Non possiamo nasconderci infatti che, soprattutto negli ultimi anni con la rivoluzione legata all’industria 4.0, il livello di aggiornamento tecnologico degli istituti tecnici e professionali è andato via, via sempre più staccandosi dalle innovazioni, rimanendo legato al trasferimento di solide competenze di base, ma con applicazioni molto spesso obsolete.

Il problema generale è sicuramente da ascrivere all’organizzazione rigida e “immutabile” della scuola italiana. Due elementi per tutti.

Il primo è legato a un’assegnazione delle cattedre basata su rigide graduatorie legate ai titoli e all’anzianità di servizio. In di ciò conseguenza il sistema costringe a organizzare gli insegnamenti in classi di concorso molto ampie che comporterebbero competenze poliedriche da parte dell’ITP. L’esempio del perito agrario inserito nella classe di concorso di meccanica è eclatante. Come potrà mai chi non ha mai visto in vita sua una macchina utensile insegnare alle nuove generazioni competenze che lui stesso non possiede? Eppure, nella scuola italiana accade frequentemente che, con pieno diritto, vengano assegnati posti di ITP a chi non ha le competenze proprie del ruolo.

Il secondo è più generale ed è collegato alla “non obbligatorietà” dell’aggiornamento professionale dei docenti italiani. Già il fatto che chi insegna non abbia obbligo, se non morale e professionale, di aggiornarsi per mantenere efficace il proprio operare nei confronti dei discenti ha dell’incredibile se paragonato a tutte le altre professioni, nel caso degli ITP che devono preparare gli allievi su temi in continua evoluzione, diventa un problema sostanziale.

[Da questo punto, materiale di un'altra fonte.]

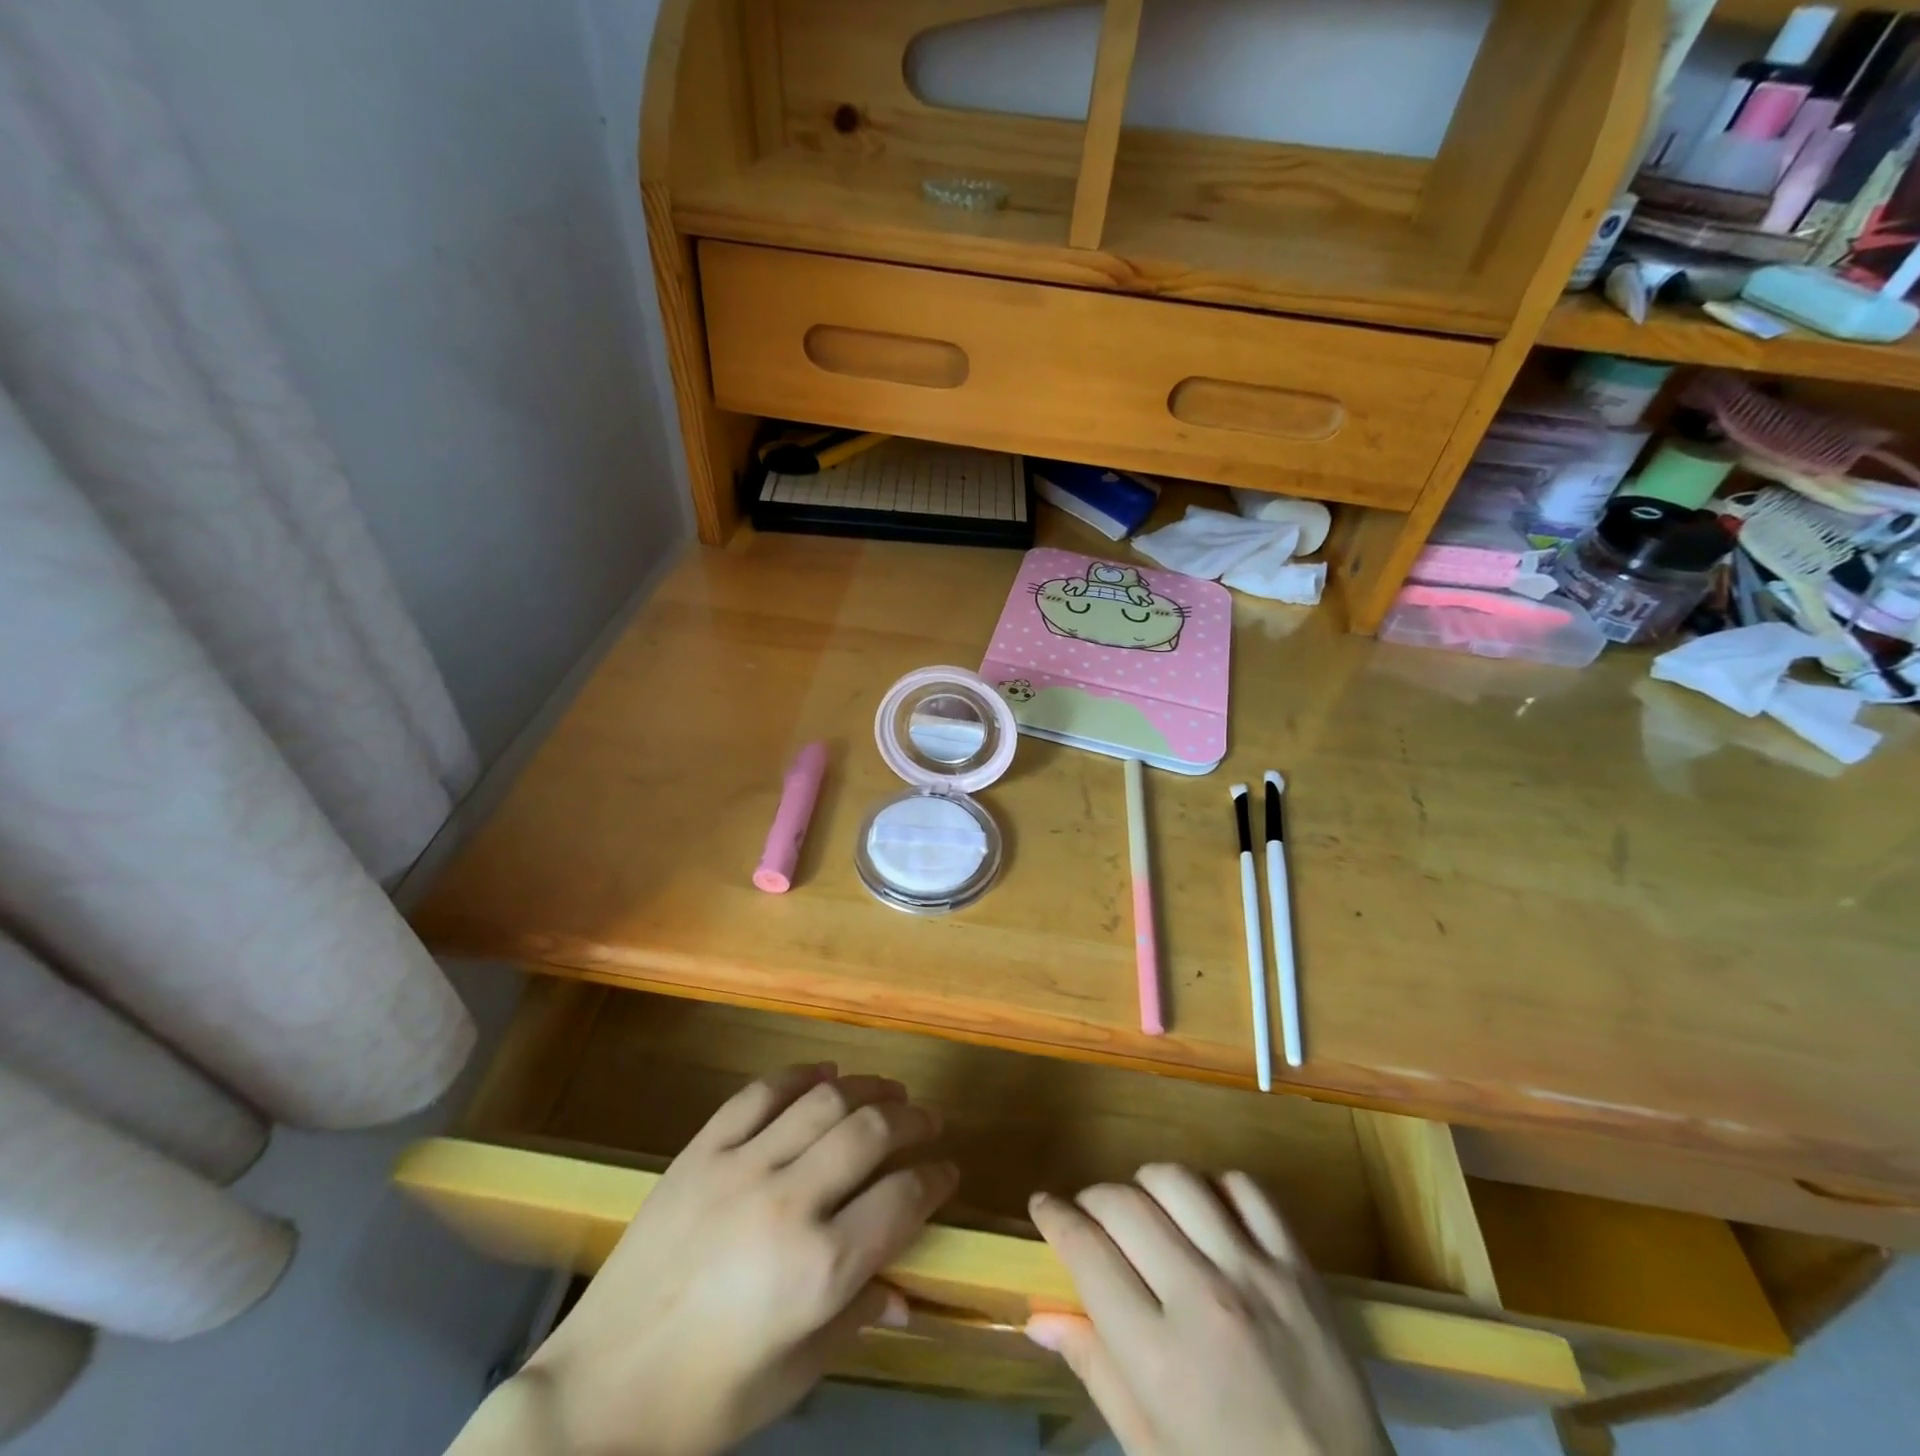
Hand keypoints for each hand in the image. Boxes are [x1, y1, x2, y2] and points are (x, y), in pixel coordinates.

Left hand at [478, 1063, 957, 1455]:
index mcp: (818, 1269)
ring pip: (823, 1100)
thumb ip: (857, 1318)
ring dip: (867, 1087)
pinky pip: (760, 1093)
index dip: (935, 1179)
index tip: (948, 1172)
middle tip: (929, 1121)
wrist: (597, 1396)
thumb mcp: (794, 1376)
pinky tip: (824, 1073)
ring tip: (890, 1089)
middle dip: (912, 1120)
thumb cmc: (704, 1405)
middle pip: (870, 1132)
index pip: (901, 1199)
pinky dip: (799, 1075)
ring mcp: (740, 1167)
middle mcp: (788, 1203)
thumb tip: (907, 1292)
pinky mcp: (701, 1151)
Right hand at [1026, 1166, 1389, 1455]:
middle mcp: (1201, 1299)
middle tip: (1090, 1219)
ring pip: (1177, 1182)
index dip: (1054, 1217)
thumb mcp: (1151, 1452)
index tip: (1043, 1206)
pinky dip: (1214, 1187)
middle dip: (1092, 1201)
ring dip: (1146, 1186)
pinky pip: (1246, 1189)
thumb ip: (1096, 1370)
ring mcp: (1255, 1275)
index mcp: (1158, 1356)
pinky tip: (1206, 1213)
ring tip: (1145, 1210)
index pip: (1085, 1251)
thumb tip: (1040, 1315)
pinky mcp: (1299, 1267)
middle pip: (1123, 1205)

Come ripensare allora la figura e il ruolo dell’Insegnante Tecnico Pratico?

A volte le soluzioni di problemi immensi sono a portata di mano e non è necessario pensare a rivoluzioni per arrivare a migliorare la situazione, ma è sufficiente solo guardare alle esperienze degli altri con mente aperta e senza condizionamenti ideologici. Se si guarda alle esperienze dei Paesi del nord Europa, si può vedere che, ad esempio, il reclutamento degli Insegnati Tecnico Pratici avviene con contratti legati alla professionalità e alle competenze specifiche dell’insegnante, che quasi sempre proviene dal mondo del lavoro. In questo anche in Italia l’esperienza positiva degli ITS sta dando risultati molto positivi.

In Austria e Germania l’Insegnante Tecnico Pratico deve obbligatoriamente trascorrere ogni paio d’anni un periodo di qualche mese in azienda (nel quale evidentemente è esonerato dall’insegnamento) per aggiornare le proprie competenze.

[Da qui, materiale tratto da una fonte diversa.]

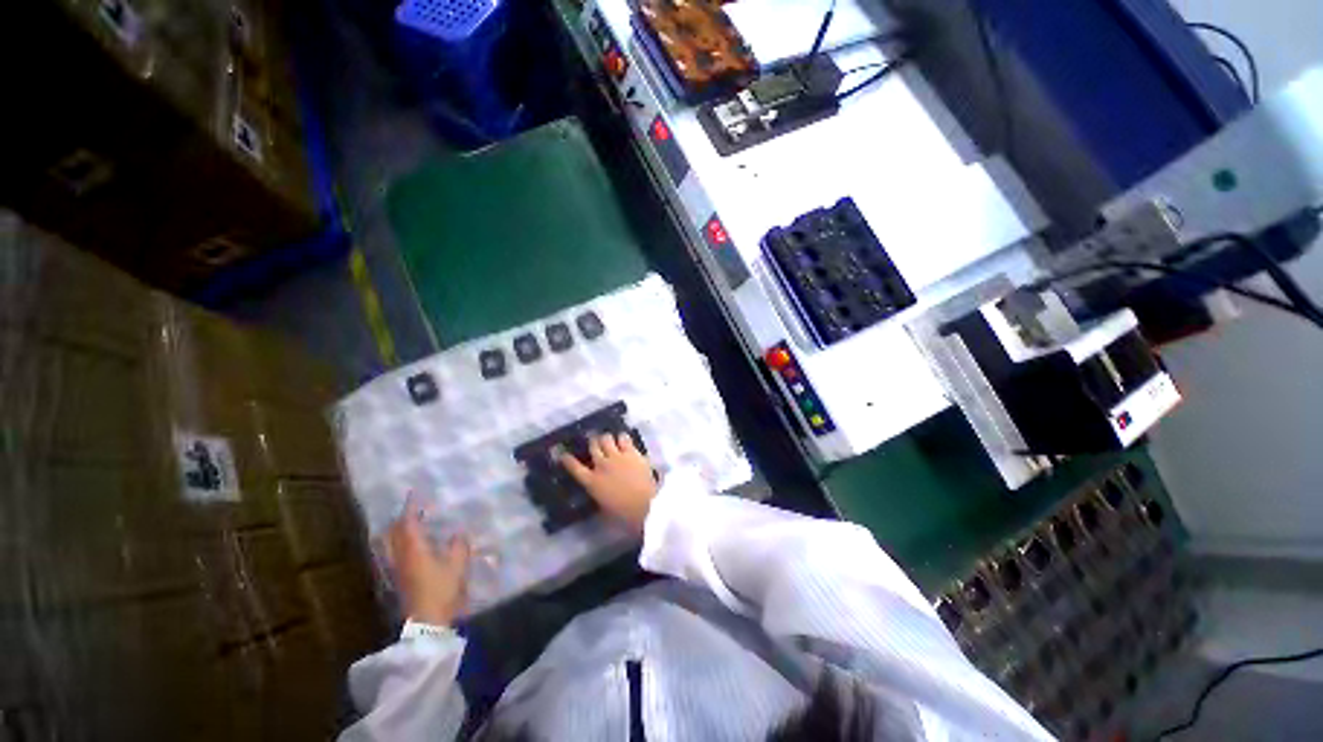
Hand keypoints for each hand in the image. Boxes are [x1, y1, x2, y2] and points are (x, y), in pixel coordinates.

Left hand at [386, 494, 470, 625]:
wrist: (427, 624)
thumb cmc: (442, 590)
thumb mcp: (457, 565)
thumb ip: (458, 546)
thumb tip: (458, 532)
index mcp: (414, 550)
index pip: (408, 523)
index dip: (411, 508)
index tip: (414, 494)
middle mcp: (400, 557)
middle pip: (393, 534)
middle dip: (400, 519)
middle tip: (412, 509)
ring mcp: (397, 570)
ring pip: (391, 545)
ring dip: (397, 532)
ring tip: (409, 525)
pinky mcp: (398, 581)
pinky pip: (394, 555)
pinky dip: (399, 545)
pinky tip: (410, 547)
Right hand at [561, 432, 657, 530]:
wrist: (645, 505)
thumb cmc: (624, 514)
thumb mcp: (605, 509)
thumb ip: (599, 496)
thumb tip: (599, 492)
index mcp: (592, 483)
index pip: (574, 467)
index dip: (567, 460)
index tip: (563, 454)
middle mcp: (601, 466)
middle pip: (593, 446)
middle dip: (593, 443)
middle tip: (596, 443)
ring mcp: (617, 457)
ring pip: (606, 438)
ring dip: (607, 439)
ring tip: (610, 440)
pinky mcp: (632, 452)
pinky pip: (624, 438)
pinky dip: (622, 438)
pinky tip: (624, 440)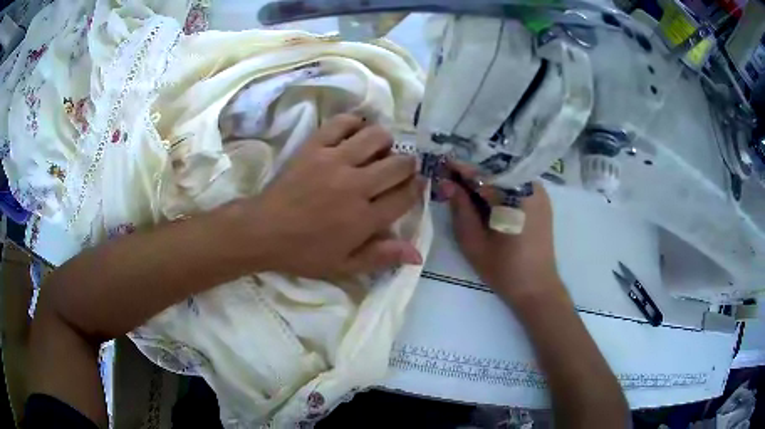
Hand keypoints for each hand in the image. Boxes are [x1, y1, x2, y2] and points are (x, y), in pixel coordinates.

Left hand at [238, 114, 423, 278]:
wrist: (263, 231)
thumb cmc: (303, 252)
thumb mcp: (344, 266)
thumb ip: (381, 257)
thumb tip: (417, 255)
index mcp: (364, 218)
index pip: (405, 196)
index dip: (417, 187)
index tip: (417, 182)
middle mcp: (356, 185)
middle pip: (398, 164)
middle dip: (408, 164)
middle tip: (400, 168)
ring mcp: (334, 161)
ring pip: (376, 137)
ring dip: (385, 141)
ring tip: (378, 149)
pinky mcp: (314, 146)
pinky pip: (342, 123)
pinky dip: (354, 123)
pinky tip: (355, 131)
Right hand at [439, 161, 560, 301]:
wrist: (537, 289)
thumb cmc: (504, 270)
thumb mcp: (474, 241)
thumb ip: (460, 209)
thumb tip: (446, 184)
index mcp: (515, 196)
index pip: (482, 173)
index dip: (459, 168)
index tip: (440, 163)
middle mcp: (531, 187)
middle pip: (496, 171)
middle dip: (472, 172)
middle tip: (448, 176)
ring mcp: (539, 193)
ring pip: (506, 176)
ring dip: (485, 179)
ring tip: (462, 185)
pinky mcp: (540, 202)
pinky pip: (516, 185)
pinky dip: (498, 187)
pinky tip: (483, 196)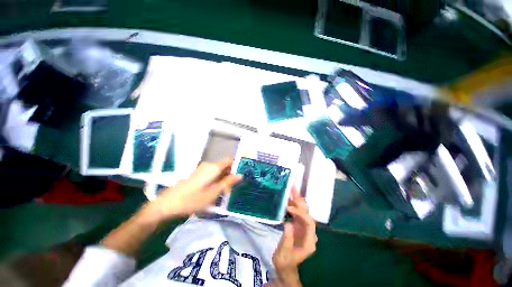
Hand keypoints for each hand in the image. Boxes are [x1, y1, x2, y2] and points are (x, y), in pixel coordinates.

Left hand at [142, 158, 241, 222]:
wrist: (168, 204)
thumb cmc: (192, 199)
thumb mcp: (213, 193)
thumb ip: (228, 182)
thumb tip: (240, 175)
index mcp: (214, 167)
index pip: (230, 160)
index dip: (236, 167)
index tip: (238, 178)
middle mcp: (209, 165)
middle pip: (225, 166)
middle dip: (229, 176)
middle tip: (229, 190)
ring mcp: (202, 169)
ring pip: (219, 171)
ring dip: (223, 180)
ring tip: (221, 193)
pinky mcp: (198, 174)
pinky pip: (212, 174)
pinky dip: (216, 181)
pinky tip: (213, 192)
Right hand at [270, 188, 316, 286]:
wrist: (285, 266)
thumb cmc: (285, 261)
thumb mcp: (284, 253)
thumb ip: (287, 239)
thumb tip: (287, 223)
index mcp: (309, 241)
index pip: (309, 223)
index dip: (300, 213)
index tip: (289, 208)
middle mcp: (309, 232)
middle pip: (307, 214)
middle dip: (300, 201)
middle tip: (293, 189)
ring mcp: (303, 228)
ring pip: (302, 211)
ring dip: (296, 200)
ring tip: (291, 189)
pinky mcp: (297, 225)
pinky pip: (296, 213)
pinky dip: (292, 204)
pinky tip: (287, 198)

In tutto questo appare evidente che deve essere ripensata totalmente la collaborazione e l’interazione tra scuola e impresa prevedendo e organizzando delle vere e proprie “scuole in azienda” senza per questo alimentare allarmismi di “assoggettamento” della cultura al mondo industriale e mantenendo quindi autonomia e indipendenza proprie dei sistemi formativi.

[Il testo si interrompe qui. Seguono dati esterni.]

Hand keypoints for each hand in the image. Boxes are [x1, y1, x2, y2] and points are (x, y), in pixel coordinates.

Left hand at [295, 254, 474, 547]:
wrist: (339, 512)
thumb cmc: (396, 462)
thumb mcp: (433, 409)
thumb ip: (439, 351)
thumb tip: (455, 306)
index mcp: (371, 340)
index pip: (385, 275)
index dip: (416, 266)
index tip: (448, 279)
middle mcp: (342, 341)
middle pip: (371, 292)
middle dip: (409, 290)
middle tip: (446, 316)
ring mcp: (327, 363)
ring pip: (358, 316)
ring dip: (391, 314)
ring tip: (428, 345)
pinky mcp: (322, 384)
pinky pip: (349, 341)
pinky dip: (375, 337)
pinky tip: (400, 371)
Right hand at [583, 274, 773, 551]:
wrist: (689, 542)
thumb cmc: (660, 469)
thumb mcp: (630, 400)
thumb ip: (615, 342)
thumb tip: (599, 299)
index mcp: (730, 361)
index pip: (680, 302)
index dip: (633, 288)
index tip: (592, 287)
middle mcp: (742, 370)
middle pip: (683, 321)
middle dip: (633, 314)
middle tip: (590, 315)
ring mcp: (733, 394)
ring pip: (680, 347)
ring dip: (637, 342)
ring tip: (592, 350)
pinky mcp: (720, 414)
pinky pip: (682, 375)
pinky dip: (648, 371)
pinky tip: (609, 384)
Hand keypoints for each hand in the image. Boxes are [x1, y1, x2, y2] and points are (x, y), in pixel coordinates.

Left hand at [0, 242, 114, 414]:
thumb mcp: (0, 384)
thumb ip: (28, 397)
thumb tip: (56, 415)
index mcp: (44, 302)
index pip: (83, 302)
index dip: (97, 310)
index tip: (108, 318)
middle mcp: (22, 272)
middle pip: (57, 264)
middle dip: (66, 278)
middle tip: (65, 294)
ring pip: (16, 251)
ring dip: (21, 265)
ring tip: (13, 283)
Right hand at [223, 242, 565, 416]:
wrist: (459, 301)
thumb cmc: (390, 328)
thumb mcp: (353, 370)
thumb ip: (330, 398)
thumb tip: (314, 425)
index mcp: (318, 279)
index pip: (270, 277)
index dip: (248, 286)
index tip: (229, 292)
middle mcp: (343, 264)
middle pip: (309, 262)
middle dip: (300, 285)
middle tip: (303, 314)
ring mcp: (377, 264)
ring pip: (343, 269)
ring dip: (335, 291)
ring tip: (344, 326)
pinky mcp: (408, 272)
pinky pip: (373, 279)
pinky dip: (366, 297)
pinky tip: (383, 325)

Un’ esperienza che può essere illuminante in questo senso si può osservare presso l’impianto produttivo VOLVO di Torslanda (sobborgo di Göteborg in Svezia), una specie di città dove si producono con metodi straordinariamente innovativi tutte le vetture della casa svedese (che ora è di proprietà cinese). 

L’istituto tecnico più importante della città di Göteborg è inserito fisicamente tra i reparti produttivi della casa automobilistica, pur essendo gestito direttamente dalla municipalità della città. Un sistema integrato che consente non solo di organizzare la formazione dei giovani per tutto il sistema produttivo del territorio, ma anche di aggiornare le competenze, non solo tecniche, dei dipendenti e quindi di elevare il livello culturale dei cittadini.

Esempi di questo tipo potrebbero anche essere di aiuto in un’altra problematica alla quale la scuola tecnica e professionale italiana non riesce a far fronte: l’aggiornamento e la manutenzione delle costose attrezzature di laboratorio.

Il primo passo quindi per una nuova professionalità degli ITP potrà essere quello di slegare i loro contratti dalla rigida organizzazione scolastica e aprire l’attività a esperti del mondo del lavoro. Questo passo unitamente alla creazione di vere e proprie “scuole in azienda” potrà essere la soluzione per chiudere il “gap” tecnologico e ridare professionalità agli Insegnati Tecnico Pratici.